- **Instructions to follow**:
Find every line in the records below that contains the string "dist" and copy each of those lines.

(Saved data entries)

•••••

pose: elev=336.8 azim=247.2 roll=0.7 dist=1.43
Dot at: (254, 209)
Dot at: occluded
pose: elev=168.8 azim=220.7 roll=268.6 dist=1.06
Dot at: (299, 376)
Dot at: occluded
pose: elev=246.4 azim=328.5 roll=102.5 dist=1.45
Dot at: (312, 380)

•••••

- **Correct answer**:
pose: elev=336.8 azim=247.2 roll=0.7 dist=1.43
pose: elev=168.8 azim=220.7 roll=268.6 dist=1.06
pose: elev=246.4 azim=328.5 roll=102.5 dist=1.45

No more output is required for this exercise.